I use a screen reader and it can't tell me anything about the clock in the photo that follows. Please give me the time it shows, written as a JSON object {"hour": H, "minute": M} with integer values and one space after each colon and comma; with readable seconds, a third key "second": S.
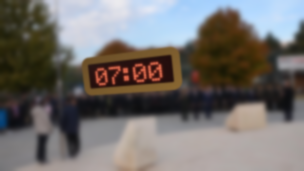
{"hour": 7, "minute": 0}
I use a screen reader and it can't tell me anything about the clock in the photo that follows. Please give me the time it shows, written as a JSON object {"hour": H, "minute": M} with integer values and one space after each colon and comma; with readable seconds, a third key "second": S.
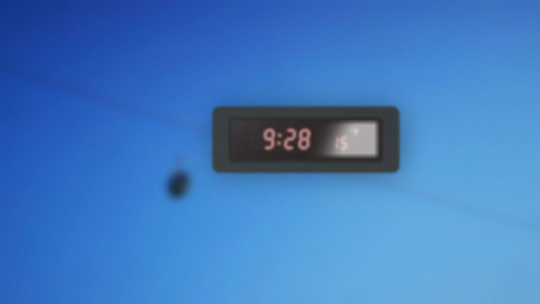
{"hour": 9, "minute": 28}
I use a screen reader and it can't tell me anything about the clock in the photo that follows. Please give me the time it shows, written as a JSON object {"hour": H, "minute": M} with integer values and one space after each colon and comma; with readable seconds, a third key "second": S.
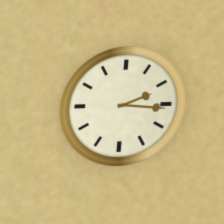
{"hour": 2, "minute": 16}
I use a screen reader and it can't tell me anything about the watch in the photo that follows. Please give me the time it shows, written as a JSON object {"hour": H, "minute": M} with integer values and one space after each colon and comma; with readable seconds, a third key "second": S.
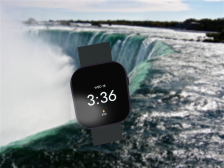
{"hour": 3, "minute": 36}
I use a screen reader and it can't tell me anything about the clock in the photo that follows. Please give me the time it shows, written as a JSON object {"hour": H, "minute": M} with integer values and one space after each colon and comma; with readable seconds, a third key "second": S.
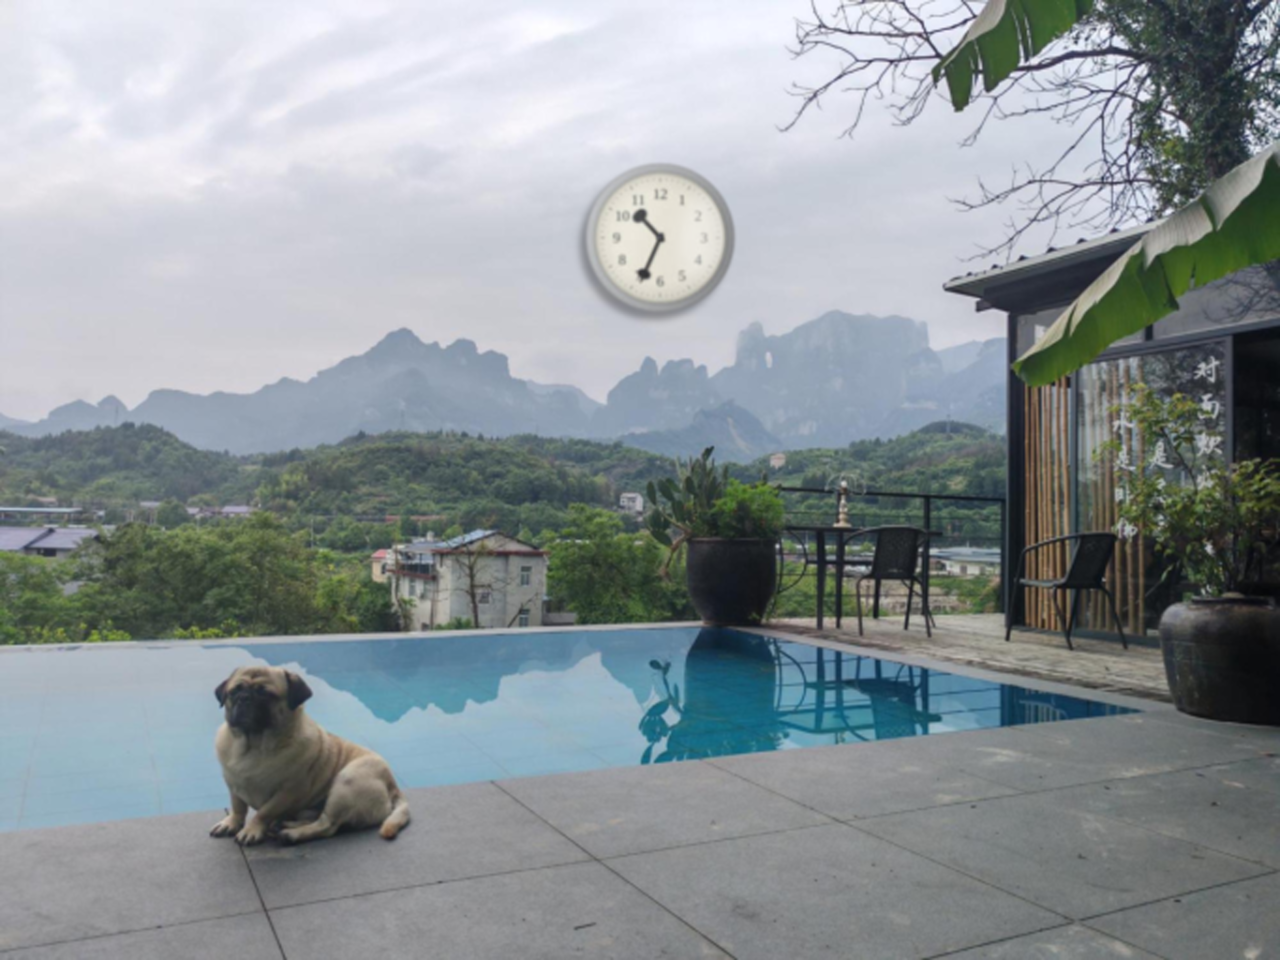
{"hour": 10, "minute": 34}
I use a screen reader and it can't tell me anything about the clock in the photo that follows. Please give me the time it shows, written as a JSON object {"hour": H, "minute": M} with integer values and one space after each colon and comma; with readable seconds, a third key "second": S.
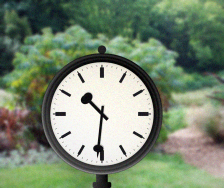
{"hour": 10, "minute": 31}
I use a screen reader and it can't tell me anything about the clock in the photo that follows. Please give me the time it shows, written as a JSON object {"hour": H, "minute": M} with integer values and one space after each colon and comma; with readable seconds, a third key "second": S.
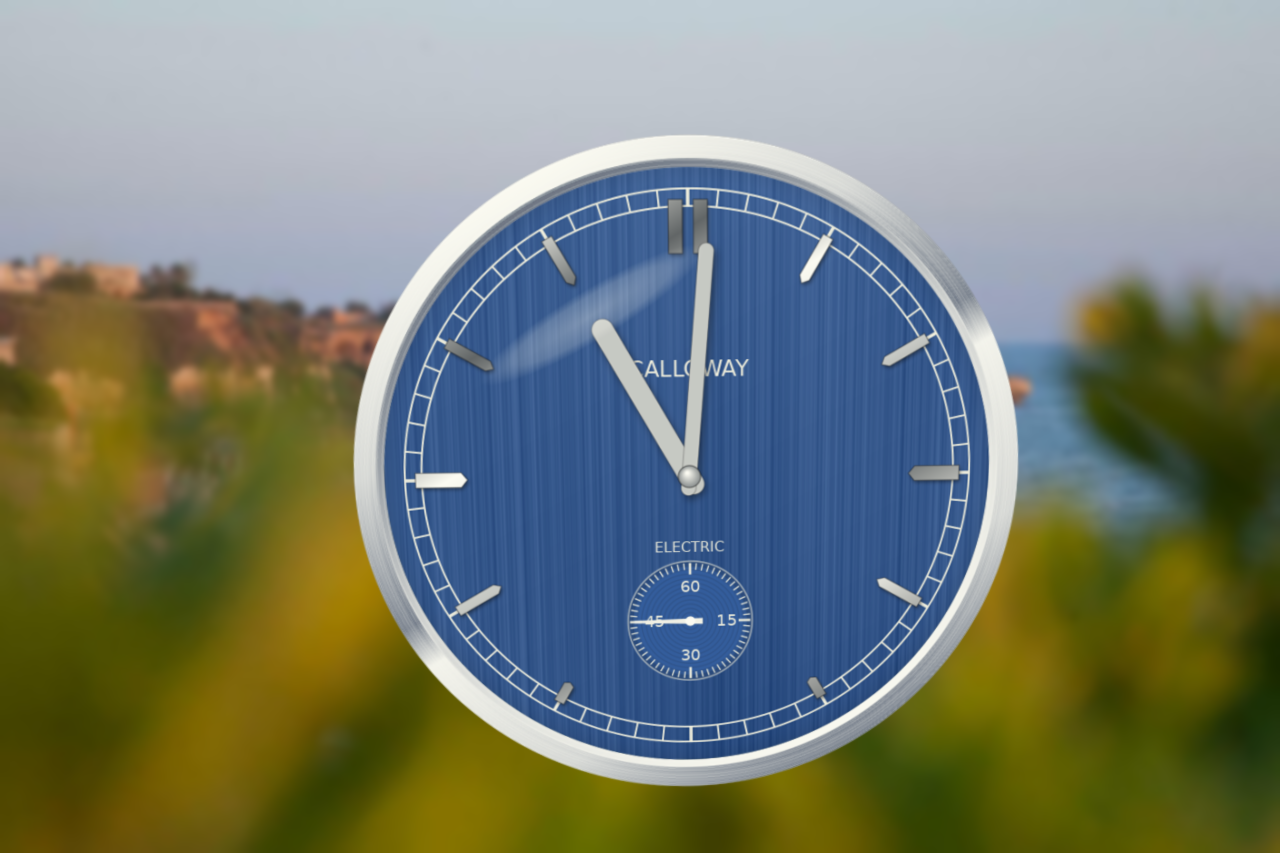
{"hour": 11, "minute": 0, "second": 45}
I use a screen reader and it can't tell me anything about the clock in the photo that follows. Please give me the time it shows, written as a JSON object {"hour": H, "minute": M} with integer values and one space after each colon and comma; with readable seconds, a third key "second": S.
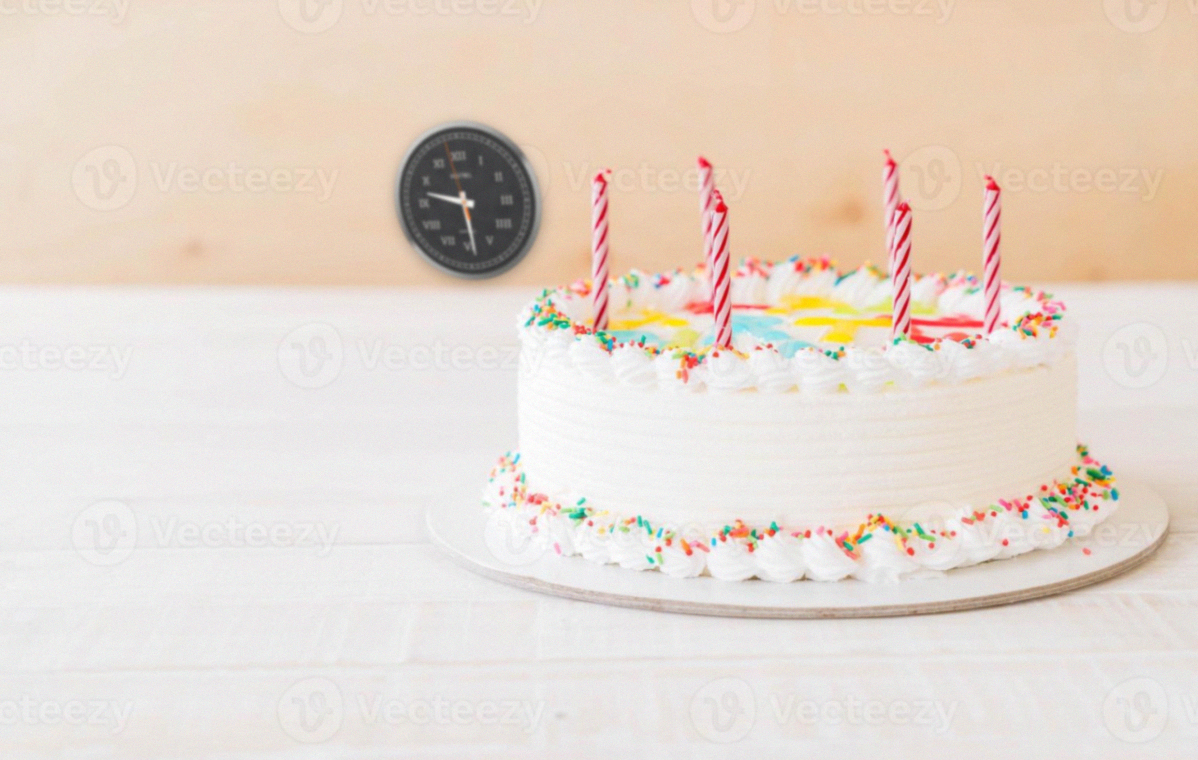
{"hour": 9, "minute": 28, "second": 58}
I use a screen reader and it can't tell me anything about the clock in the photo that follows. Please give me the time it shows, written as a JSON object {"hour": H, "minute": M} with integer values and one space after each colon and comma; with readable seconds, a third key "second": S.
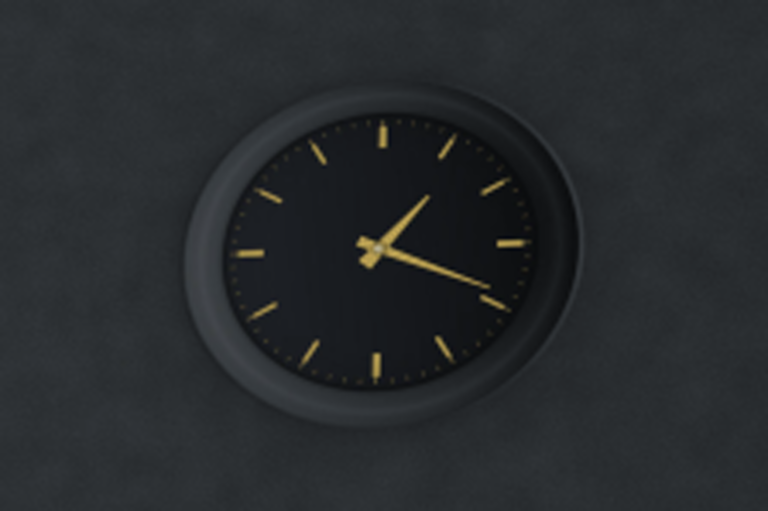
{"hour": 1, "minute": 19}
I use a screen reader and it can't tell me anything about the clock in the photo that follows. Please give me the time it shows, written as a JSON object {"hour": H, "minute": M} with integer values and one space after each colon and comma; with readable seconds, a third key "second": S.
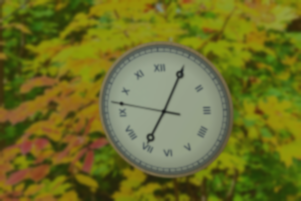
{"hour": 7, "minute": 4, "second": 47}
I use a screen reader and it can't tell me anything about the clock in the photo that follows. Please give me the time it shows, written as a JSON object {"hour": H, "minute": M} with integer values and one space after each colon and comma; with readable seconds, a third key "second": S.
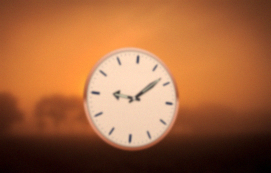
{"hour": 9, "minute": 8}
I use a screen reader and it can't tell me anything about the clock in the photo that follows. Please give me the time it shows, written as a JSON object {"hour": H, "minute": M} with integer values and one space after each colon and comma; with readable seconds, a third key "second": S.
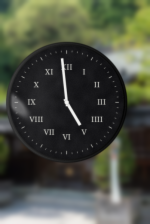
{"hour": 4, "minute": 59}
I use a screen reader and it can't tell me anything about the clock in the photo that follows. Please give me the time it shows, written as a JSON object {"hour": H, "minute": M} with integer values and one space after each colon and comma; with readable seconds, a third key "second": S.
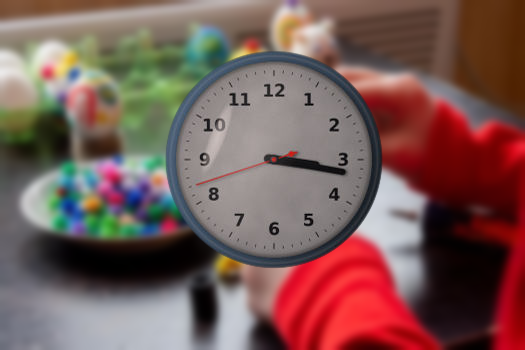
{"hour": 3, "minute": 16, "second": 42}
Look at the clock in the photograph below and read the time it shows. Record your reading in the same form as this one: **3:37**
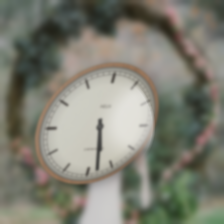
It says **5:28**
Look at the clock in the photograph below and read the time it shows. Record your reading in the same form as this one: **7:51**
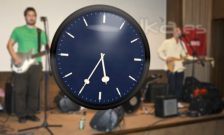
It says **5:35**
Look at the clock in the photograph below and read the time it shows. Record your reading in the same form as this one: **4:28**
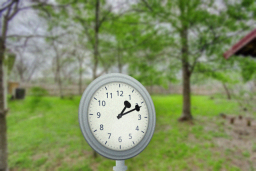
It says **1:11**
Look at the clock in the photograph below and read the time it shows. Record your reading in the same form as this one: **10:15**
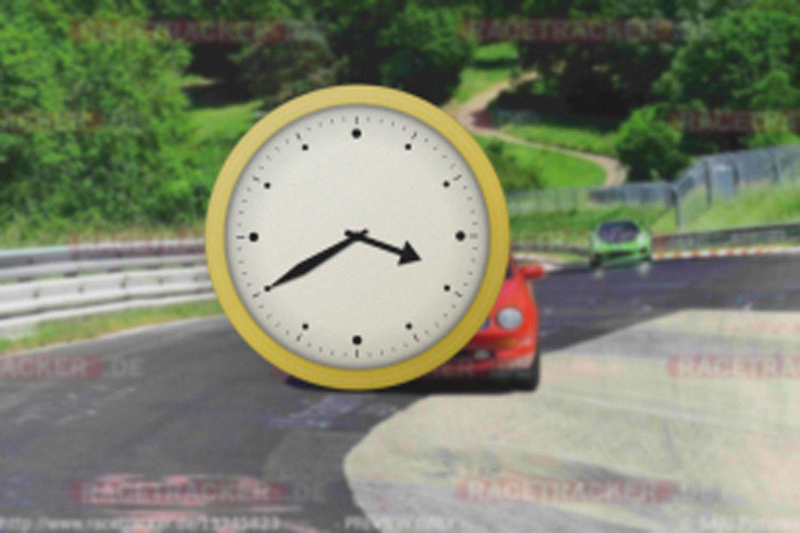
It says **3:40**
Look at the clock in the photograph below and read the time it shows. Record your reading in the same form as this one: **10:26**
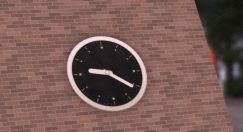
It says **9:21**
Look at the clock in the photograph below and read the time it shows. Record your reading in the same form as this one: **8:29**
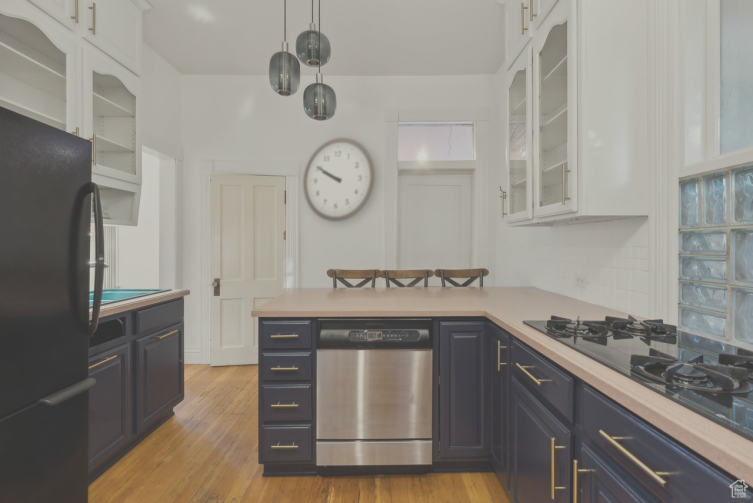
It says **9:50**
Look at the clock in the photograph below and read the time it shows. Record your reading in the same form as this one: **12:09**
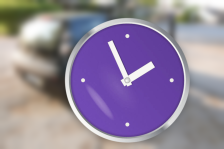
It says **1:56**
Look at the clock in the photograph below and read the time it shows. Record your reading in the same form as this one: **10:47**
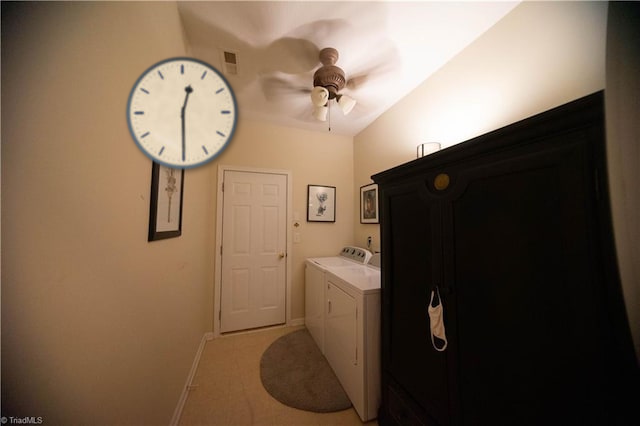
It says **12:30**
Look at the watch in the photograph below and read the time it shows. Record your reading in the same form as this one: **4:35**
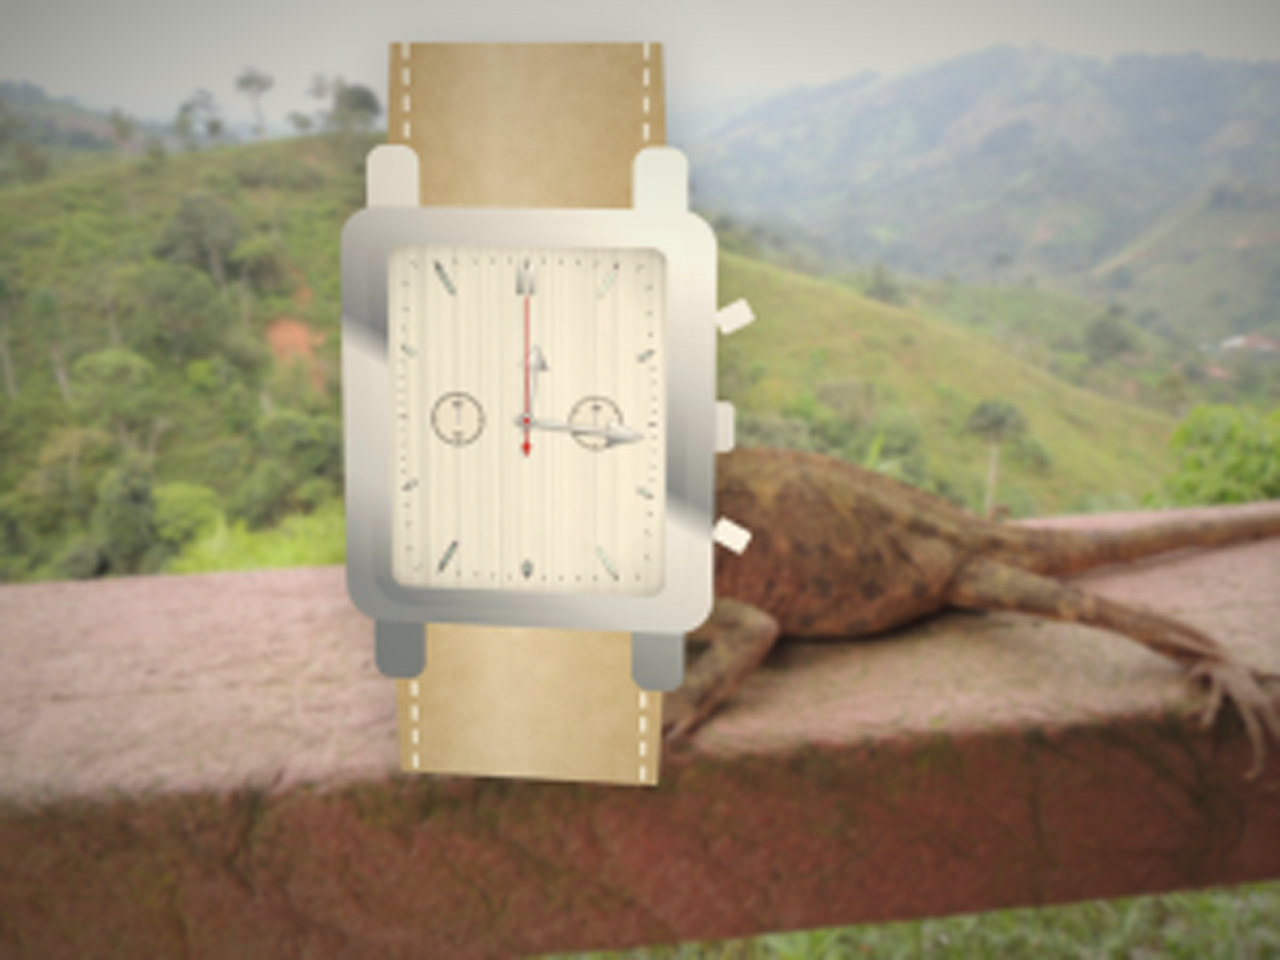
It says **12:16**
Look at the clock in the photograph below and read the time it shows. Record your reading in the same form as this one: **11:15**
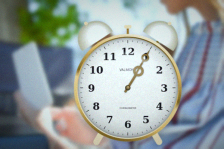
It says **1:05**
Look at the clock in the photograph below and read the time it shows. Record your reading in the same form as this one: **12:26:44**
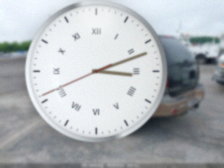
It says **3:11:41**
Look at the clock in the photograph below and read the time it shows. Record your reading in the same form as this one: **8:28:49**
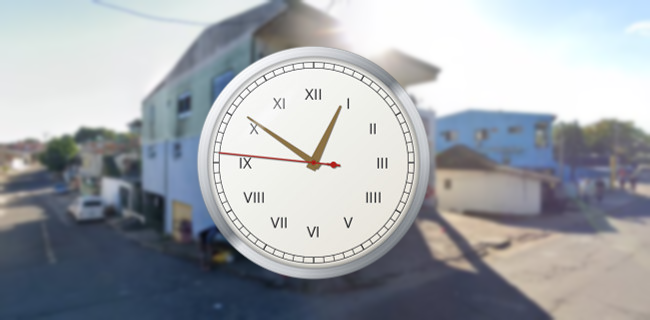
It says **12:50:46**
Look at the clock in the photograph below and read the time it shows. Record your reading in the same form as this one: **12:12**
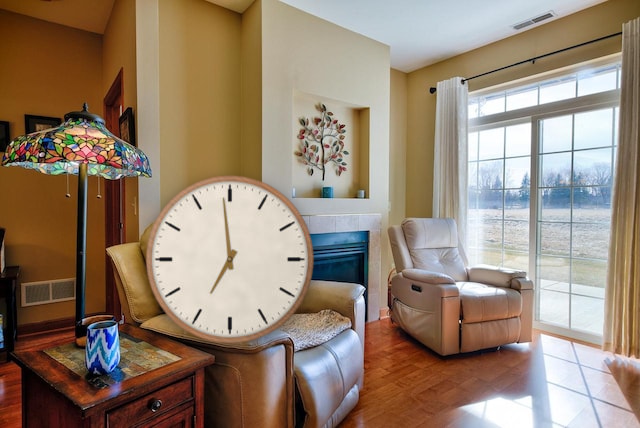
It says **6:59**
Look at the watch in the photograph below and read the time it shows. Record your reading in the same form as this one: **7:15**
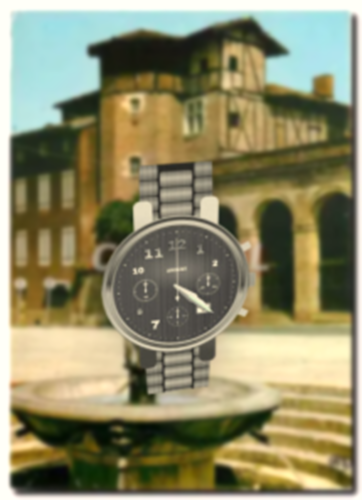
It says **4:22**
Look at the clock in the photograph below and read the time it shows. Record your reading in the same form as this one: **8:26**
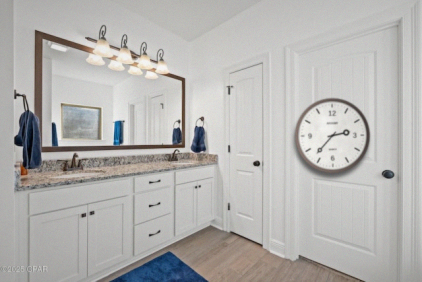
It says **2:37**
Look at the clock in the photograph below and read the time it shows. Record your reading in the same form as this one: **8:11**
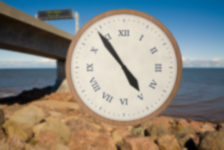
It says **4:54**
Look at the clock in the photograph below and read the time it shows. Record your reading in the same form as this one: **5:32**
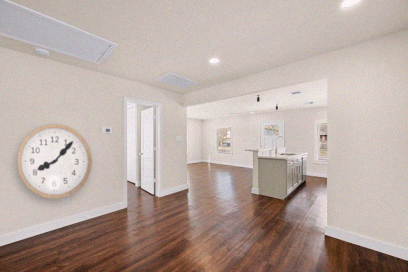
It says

Exercise prompt: Convert the records into a Markdown table with the columns Row and Record line, starting at the line that contains "this one: **10:15**" and ending at the line that contains "It says **9:21**". Give each line its own numbered row, and leave out blank lines and the pictures.

Output for this task:
| Row | Record line |
|---|---|
| 1 | Look at the clock in the photograph below and read the time it shows. Record your reading in the same form as this one: **10:15** |
| 2 | It says **3:40** |
| 3 | Look at the clock in the photograph below and read the time it shows. Record your reading in the same form as this one: **10:26** |
| 4 | It says **9:21** |